The International Red Cross has claimed that there are easily more environmental refugees than political refugees. The last year a detailed report was taken on this issue, some 36 million people were displaced by natural disasters in 2009. An increasing body of evidence is leading to the conclusion that by 2050 we could see that number climb as high as 200 million. And that will be a catastrophe for the entire planet. The implications on politics will be huge, and yet here we are in 2015, and it barely raises a ripple.
Rising sea levels, already a reality around the globe, are due to increase significantly, endangering people on coastlines and forcing them to move. Bangladesh will lose 17% of its land by 2050 due to flooding by climate change.

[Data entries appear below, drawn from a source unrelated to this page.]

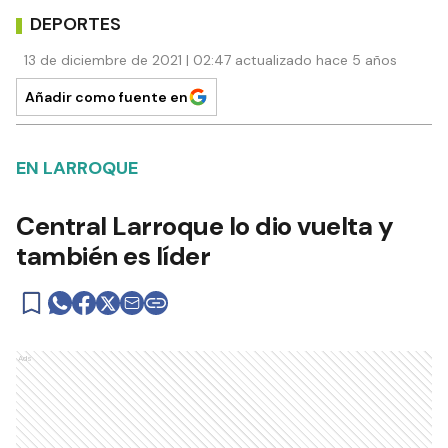
DEPORTES
13 de diciembre de 2021 | 02:47 actualizado hace 5 años
Añadir como fuente en
EN LARROQUE
Central Larroque lo dio vuelta y
también es líder
Ads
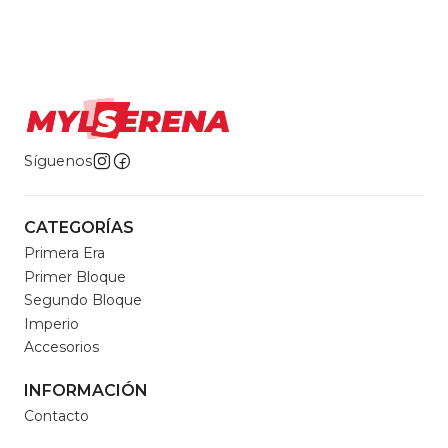
Síguenos
CATEGORÍAS
Primera Era
Primer Bloque
Segundo Bloque
Imperio
Accesorios
INFORMACIÓN
Contacto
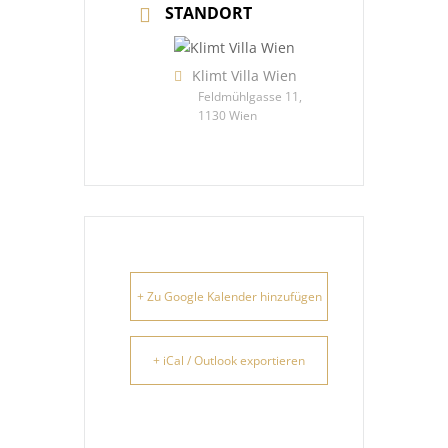
STANDORT
Klimt Villa Wien
Feldmühlgasse 11,
1130 Wien
+ Zu Google Kalender hinzufügen
+ iCal / Outlook exportieren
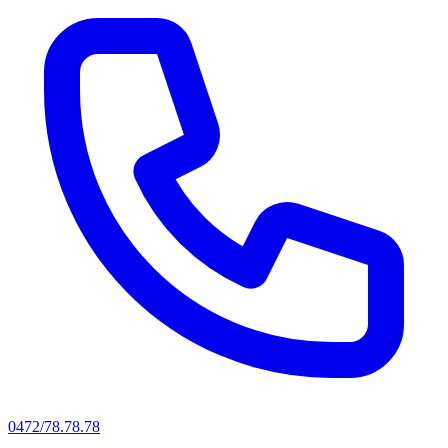
0472/78.78.78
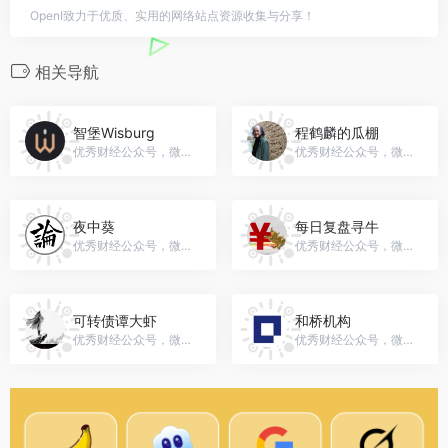
OpenI致力于优质、实用的网络站点资源收集与分享！
相关导航
智堡Wisburg
程鹤麟的瓜棚
优秀财经公众号，微信号：zhi666bao
优秀财经公众号，微信号：chlguagua
夜中葵
每日复盘寻牛
优秀财经公众号，微信号：gh_0fd65c3da395
优秀财经公众号，微信号：sjwx2028
可转债谭大虾
和桥机构
优秀财经公众号，微信号：gh_713409217f39
优秀财经公众号，微信号：heqiaogroup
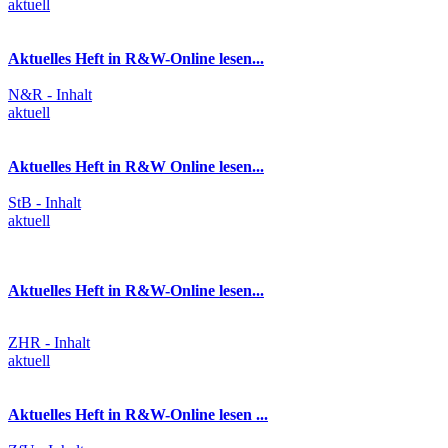
aktuell
Aktuelles Heft in R&W-Online lesen...
N&R - Inhalt
aktuell
Aktuelles Heft in R&W Online lesen...
StB - Inhalt
aktuell
Aktuelles Heft in R&W-Online lesen...
ZHR - Inhalt
aktuell
Aktuelles Heft in R&W-Online lesen ...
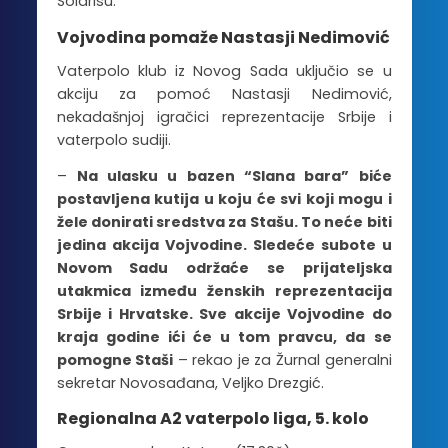
Solarisu.
Vojvodina pomaže Nastasji Nedimović
Vaterpolo klub iz Novog Sada uključio se u
akciju za pomoć Nastasji Nedimović,
nekadašnjoj igračici reprezentacije Srbije i
vaterpolo sudiji.
–
Na ulasku u bazen “Slana bara” biće
postavljena kutija u koju će svi koji mogu i
žele donirati sredstva za Stašu. To neće biti
jedina akcija Vojvodine. Sledeće subote u
Novom Sadu održaće se prijateljska
utakmica između ženskih reprezentacija
Srbije i Hrvatske. Sve akcije Vojvodine do
kraja godine ići će u tom pravcu, da se
pomogne Staši
– rekao je za Žurnal generalni
sekretar Novosađana, Veljko Drezgić.
Regionalna A2 vaterpolo liga, 5. kolo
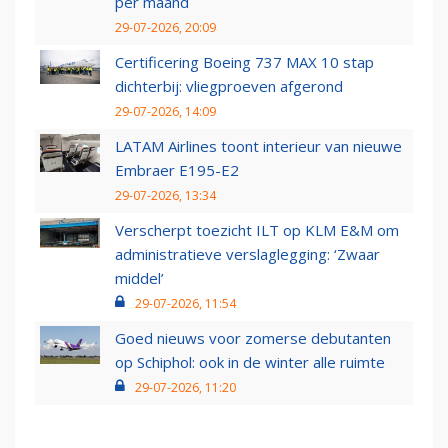
per maand
29-07-2026, 20:09
Certificering Boeing 737 MAX 10 stap
dichterbij: vliegproeven afgerond
29-07-2026, 14:09
LATAM Airlines toont interieur van nieuwe
Embraer E195-E2
29-07-2026, 13:34
Verscherpt toezicht ILT op KLM E&M om
administratieve verslaglegging: ‘Zwaar
middel’
29-07-2026, 11:54
Goed nieuws voor zomerse debutanten
op Schiphol: ook in de winter alle ruimte
29-07-2026, 11:20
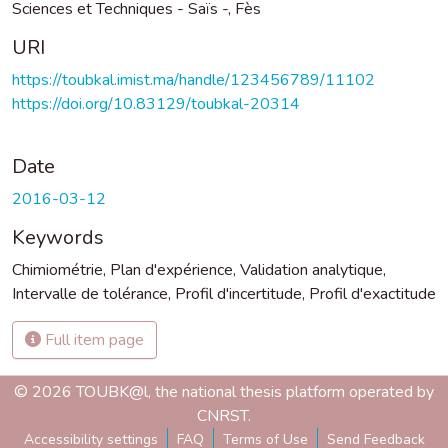
Sciences et Techniques - Saïs -, Fès
URI
https://toubkal.imist.ma/handle/123456789/11102
https://doi.org/10.83129/toubkal-20314
Date
2016-03-12
Keywords
Chimiométrie
,
Plan d'expérience
,
Validation analytique
,
Intervalle de tolérance
,
Profil d'incertitude
,
Profil d'exactitude
Full item page
© 2026 TOUBK@l, the national thesis platform operated by
CNRST.
Accessibility settings
FAQ
Terms of Use
Send Feedback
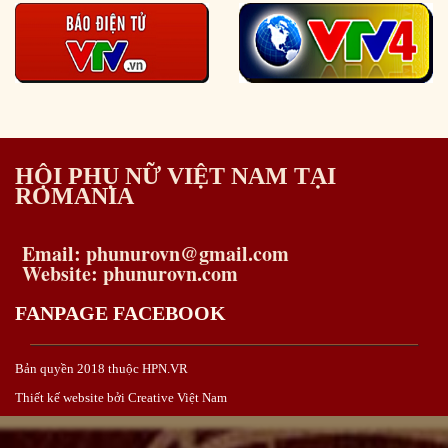
HỘI PHỤ NỮ VIỆT NAM TẠI
ROMANIA
Email: phunurovn@gmail.com
Website: phunurovn.com
FANPAGE FACEBOOK
Bản quyền 2018 thuộc HPN.VR
Thiết kế website bởi Creative Việt Nam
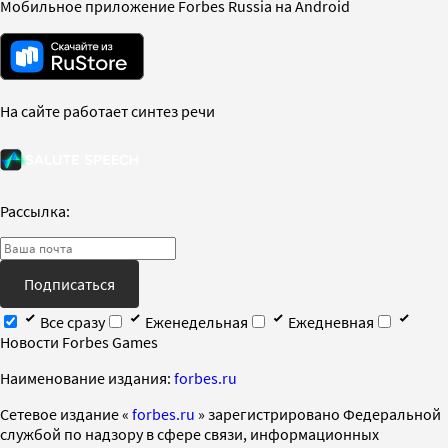
Мобильное приложение Forbes Russia на Android
На сайте работает синтез речи
Рассылка:
Подписаться
Все сразу
Еженедельная
Ежедневная
Новости Forbes Games
Наименование издания:
forbes.ru
Cетевое издание «
forbes.ru
» зарегистрировано Федеральной
службой по надзору в сфере связи, информационных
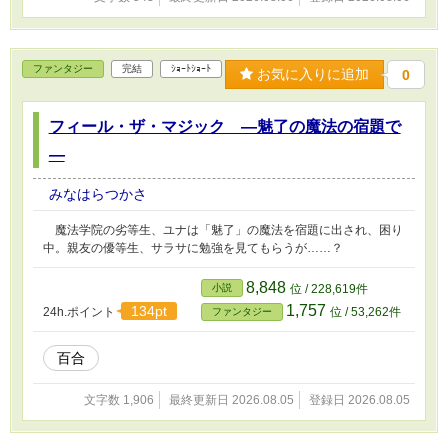
ファンタジー
完結
ｼｮｰﾄｼｮｰﾄ
お気に入りに追加
0
フィール・ザ・マジック ―魅了の魔法の宿題で
―
みなはらつかさ
魔法学院の劣等生、ユナは「魅了」の魔法を宿題に出され、困り
中。親友の優等生、サラサに勉強を見てもらうが……？
8,848
小説
位 / 228,619件
1,757
134pt
24h.ポイント
位 / 53,262件
ファンタジー
百合
文字数 1,906
最終更新日 2026.08.05
登録日 2026.08.05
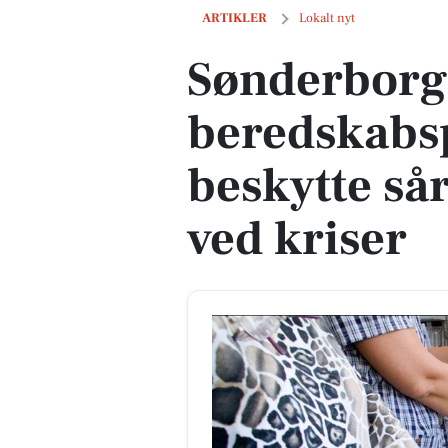
Sønderborg styrker beredskabsplan for 
ARTIKLER
Lokalt nyt
Sønderborg
beredskabsp
beskytte så
ved kriser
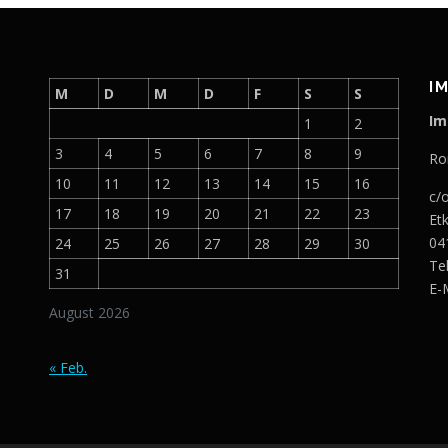
I
M
D
M
D
F
S
S
Im
1
2
3
4
5
6
7
8
9
Ro
10
11
12
13
14
15
16
c/
17
18
19
20
21
22
23
Et
04
24
25
26
27
28
29
30
Te
31
E-
August 2026
« Feb.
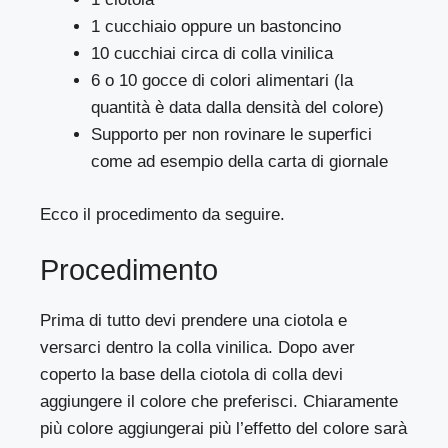
1 cucchiaio oppure un bastoncino
10 cucchiai circa di colla vinilica
6 o 10 gocce di colori alimentari (la
quantità è data dalla densità del colore)
Supporto per non rovinare le superfici
come ad esempio della carta di giornale
Ecco il procedimento da seguire.
Procedimento
Prima di tutto devi prendere una ciotola e
versarci dentro la colla vinilica. Dopo aver
coperto la base della ciotola di colla devi
aggiungere il colore che preferisci. Chiaramente
più colore aggiungerai più l’effetto del colore sarà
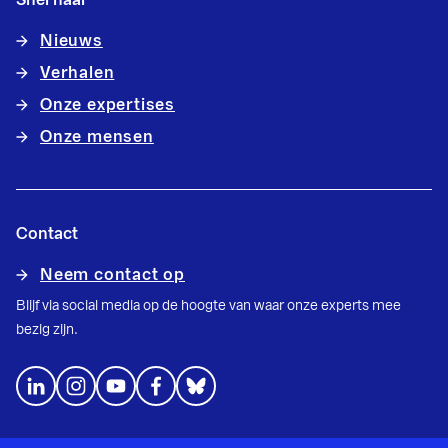
Nieuws
Verhalen
Onze expertises
Onze mensen
Contact
Neem contact op
Blijf via social media op de hoogte van waar onze experts mee
bezig zijn.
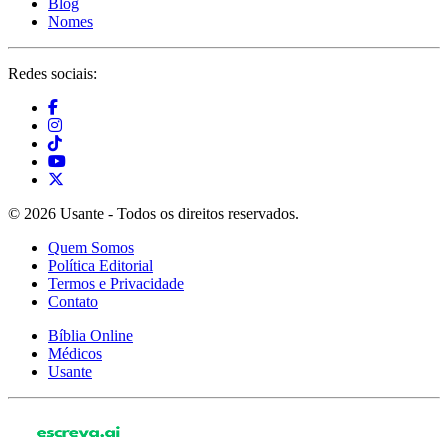
Blog
Nomes
Redes sociais:
© 2026 Usante - Todos os direitos reservados.
Quem Somos
Política Editorial
Termos e Privacidade
Contato
Bíblia Online
Médicos
Usante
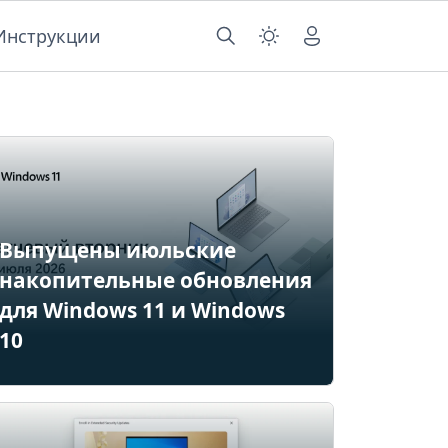
Инструкции
Выпущены июльские
накопительные обновления
для Windows 11 и Windows
10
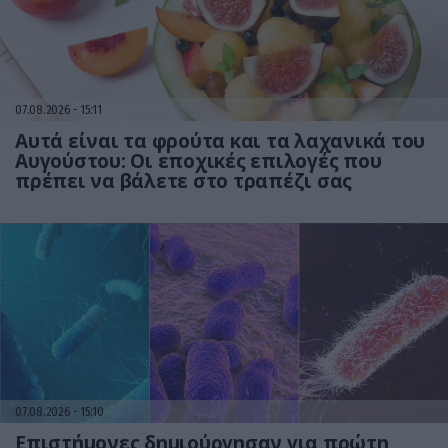
07.08.2026
15:11
Αυτά είναι τα φρούτα και τα λαχανικά του
Αυγούστου: Οι εποχικές επιλογές που
πρέπει να βάλετε στο τραπέζι σας
07.08.2026
15:10
Επιστήμονες δημιούργησαν για πρώτη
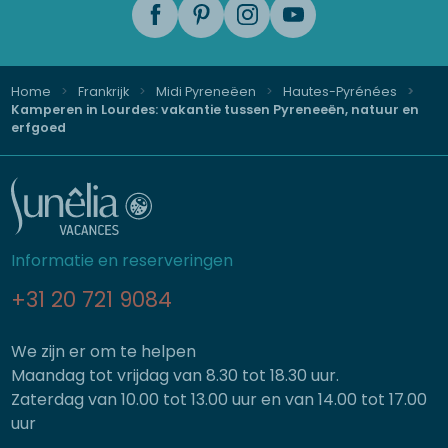
Home
Frankrijk
Midi Pyreneëen
Hautes-Pyrénées
Kamperen in Lourdes: vakantie tussen Pyreneeën, natuur en
erfgoed
Informatie en reserveringen
+31 20 721 9084
We zijn er om te helpen
Maandag tot vrijdag van 8.30 tot 18.30 uur.
Zaterdag van 10.00 tot 13.00 uur en van 14.00 tot 17.00
uur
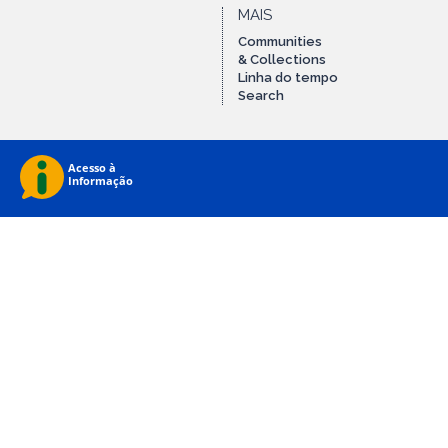
MAIS
Communities
& Collections
Linha do tempo
Search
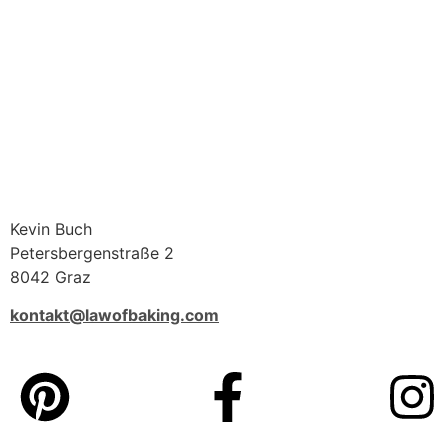
Kevin Buch
Petersbergenstraße 2
8042 Graz
kontakt@lawofbaking.com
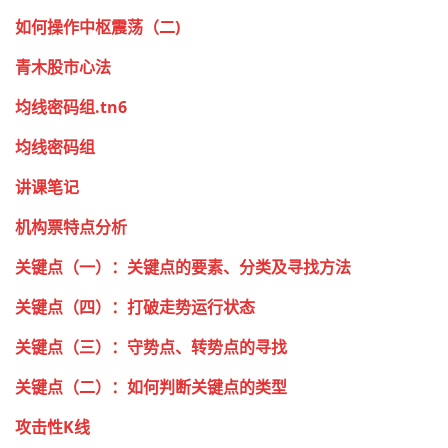
如何操作中枢震荡（二)
青木股市心法
均线密码组.tn6
均线密码组
讲课笔记
机构票特点分析
关键点（一）：关键点的要素、分类及寻找方法
关键点（四）：打破走势运行状态
关键点（三）：守势点、转势点的寻找
关键点（二）：如何判断关键点的类型
攻击性K线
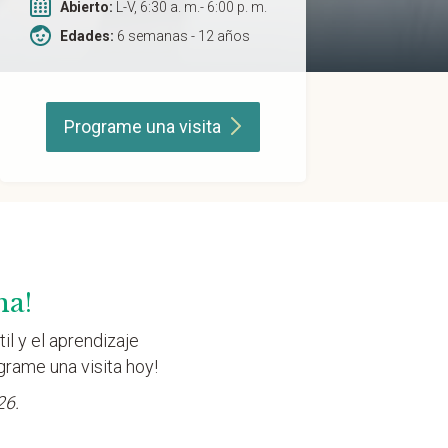
Abierto:
L-V, 6:30 a. m.- 6:00 p. m.
Edades:
6 semanas - 12 años
Programe una
visita
na!
il y el aprendizaje
grame una visita hoy!
26.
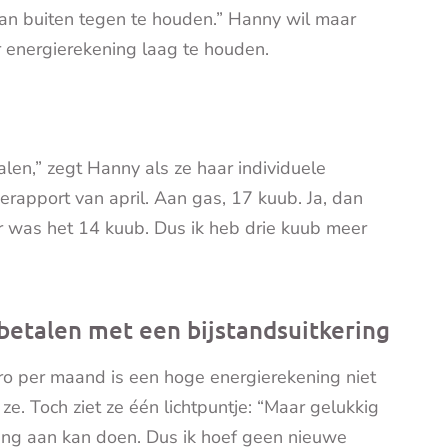
van buiten tegen te houden.” Hanny wil maar
r energierekening laag te houden.
len,” zegt Hanny als ze haar individuele
ierapport van april. Aan gas, 17 kuub. Ja, dan
or was het 14 kuub. Dus ik heb drie kuub meer
 betalen met een bijstandsuitkering
uro per maand is een hoge energierekening niet
 ze. Toch ziet ze één lichtpuntje: “Maar gelukkig
 lang aan kan doen. Dus ik hoef geen nieuwe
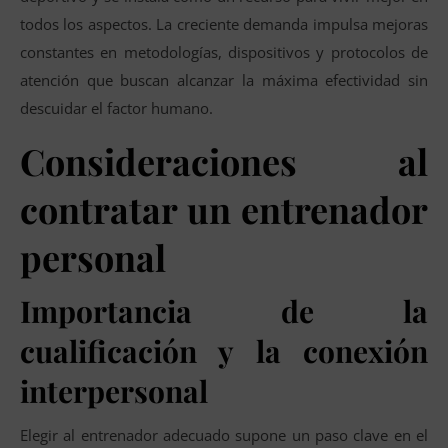
todos los aspectos. La creciente demanda impulsa mejoras
constantes en metodologías, dispositivos y protocolos de
atención que buscan alcanzar la máxima efectividad sin
descuidar el factor humano.
Consideraciones al
contratar un entrenador
personal
Importancia de la
cualificación y la conexión
interpersonal
Elegir al entrenador adecuado supone un paso clave en el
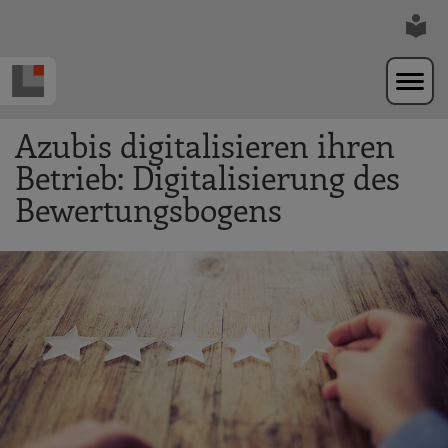
Zur Navigation springen
Zum Hauptinhalt springen
Azubis digitalisieren ihren
Betrieb: Digitalisierung des
Bewertungsbogens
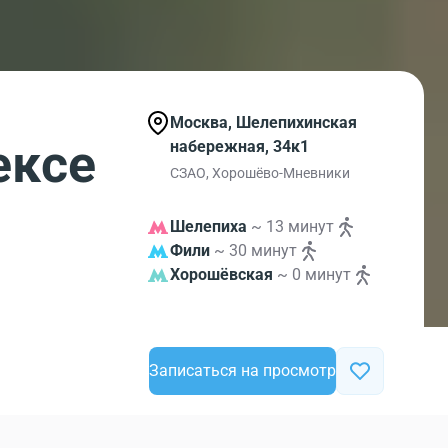
Москва, Шелепихинская
ексе
набережная, 34к1
СЗАО, Хорошёво-Мневники
Шелепиха
~ 13 минут
Фили
~ 30 минут
Хорошёвская
~ 0 минут
Записаться на просмотр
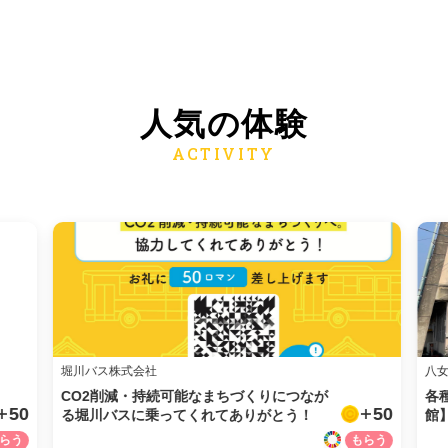
人気の体験
堀川バス株式会社
八
CO2削減・持続可能なまちづくりにつなが
各
50
50
る堀川バスに乗ってくれてありがとう！
館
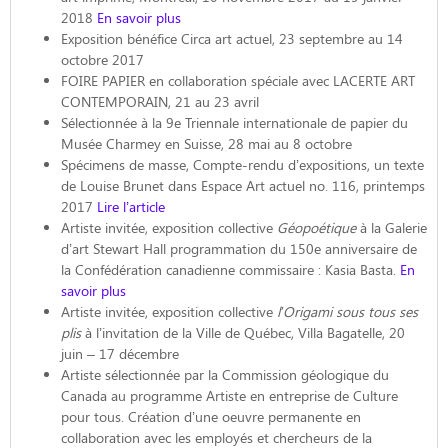
2018
En savoir plus
Exposition bénéfice Circa art actuel, 23 septembre au 14
octobre 2017
FOIRE PAPIER en collaboration spéciale avec LACERTE ART
CONTEMPORAIN, 21 au 23 avril
Sélectionnée à la 9e Triennale internationale de papier du
Musée Charmey en Suisse, 28 mai au 8 octobre
Spécimens de masse, Compte-rendu d’expositions, un texte
de Louise Brunet dans Espace Art actuel no. 116, printemps
2017
Lire l’article
Artiste invitée, exposition collective
Géopoétique
à la Galerie
d’art Stewart Hall programmation du 150e anniversaire de
la Confédération canadienne commissaire : Kasia Basta.
En
savoir plus
Artiste invitée, exposition collective
l’Origami sous tous ses
plis
à l’invitation de la Ville de Québec, Villa Bagatelle, 20
juin – 17 décembre
Artiste sélectionnée par la Commission géologique du
Canada au programme Artiste en entreprise de Culture
pour tous. Création d’une oeuvre permanente en
collaboration avec les employés et chercheurs de la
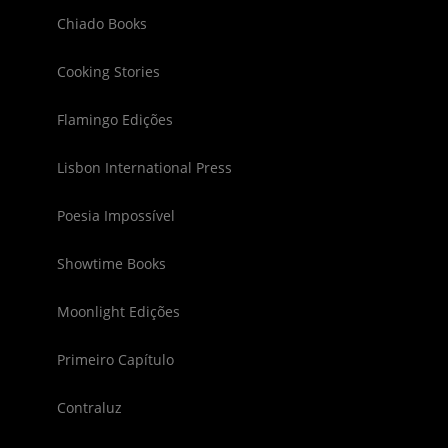
Chiado Books
Cooking Stories
Flamingo Edições
Lisbon International Press
Poesia Impossível
Showtime Books
Moonlight Edições
Primeiro Capítulo
Contraluz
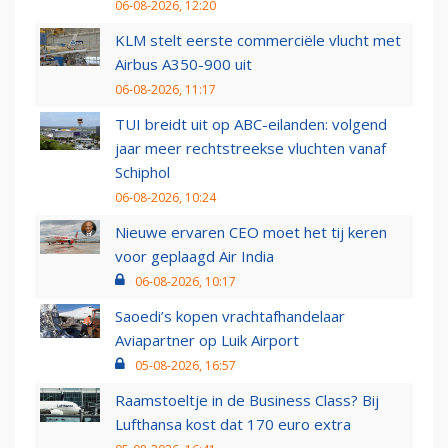
06-08-2026, 12:20
KLM stelt eerste commerciële vlucht met
Airbus A350-900 uit
06-08-2026, 11:17
TUI breidt uit op ABC-eilanden: volgend
jaar meer rechtstreekse vluchten vanaf
Schiphol
06-08-2026, 10:24
Nieuwe ervaren CEO moet het tij keren
voor geplaagd Air India
06-08-2026, 10:17
Saoedi’s kopen vrachtafhandelaar
Aviapartner op Luik Airport
05-08-2026, 16:57
Raamstoeltje in de Business Class? Bij
Lufthansa kost dat 170 euro extra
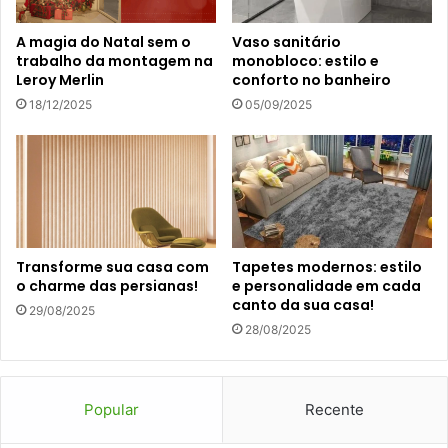
A magia do Natal sem o
Vaso sanitário
trabalho da montagem na
monobloco: estilo e
Leroy Merlin
conforto no banheiro
18/12/2025
05/09/2025
Transforme sua casa com
Tapetes modernos: estilo
o charme das persianas!
e personalidade em cada
canto da sua casa!
29/08/2025
28/08/2025
Popular
Recente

Some 20 million refugees could be created in that nation alone.
Louisiana loses 65 square kilometers of land to the sea each year, endangering populations along the coastline. Maldives, an island nation in the Indian Ocean, rises only 2.4 metres above sea level at its highest point. It is possible that in the next few years all 1200 islands in the Maldives will be underwater, forcing scores of refugees to take ship and do their best to make it to other nations.
And then there is drought – a reality that is increasingly creating inland environmental refugees. China’s Gobi Desert now expands more than 3600 kilometers every year. Residents in the Horn of Africa region have only a few years left before they must begin moving their families to other nations just in order to survive.
So, this is likely what’s coming. If the Syrian refugee situation is presently taxing the globe’s ability to respond, how will we handle the millions more about ready to emerge? Environmental refugees aren’t protected by international laws, and therefore have fewer protections than their political refugee counterparts. Many of these will move to other places within their own countries if they are able, but an ever-increasing number will begin pouring across borders and inevitably onto the front page of world attention.
Without question, the greatest issue involving this, or any other, election around the world are the implications of climate change and their inevitable economic, social, ethical, and political effects. Why, then, in the midst of what many regard as an election that could signal a public desire for change, does the issue of climate change itself capture so little of the campaign rhetoric or the public attention?
Victor Hugo made a revealing claim way back in 1840: “How sad to think that nature speaks and mankind doesn’t listen.” With the current refugee crisis we have demonstrated the collective ability to take note of catastrophic effects. We must now lift our sights even higher and press our political candidates to give us something better than mere bromides on the climate change challenges that are coming. Should we fail in this task as citizens, we can’t solely shift the blame onto past political failures. Much of that indictment will land closer to home. The waves are coming and we must get our candidates to absorb and respond to the implications.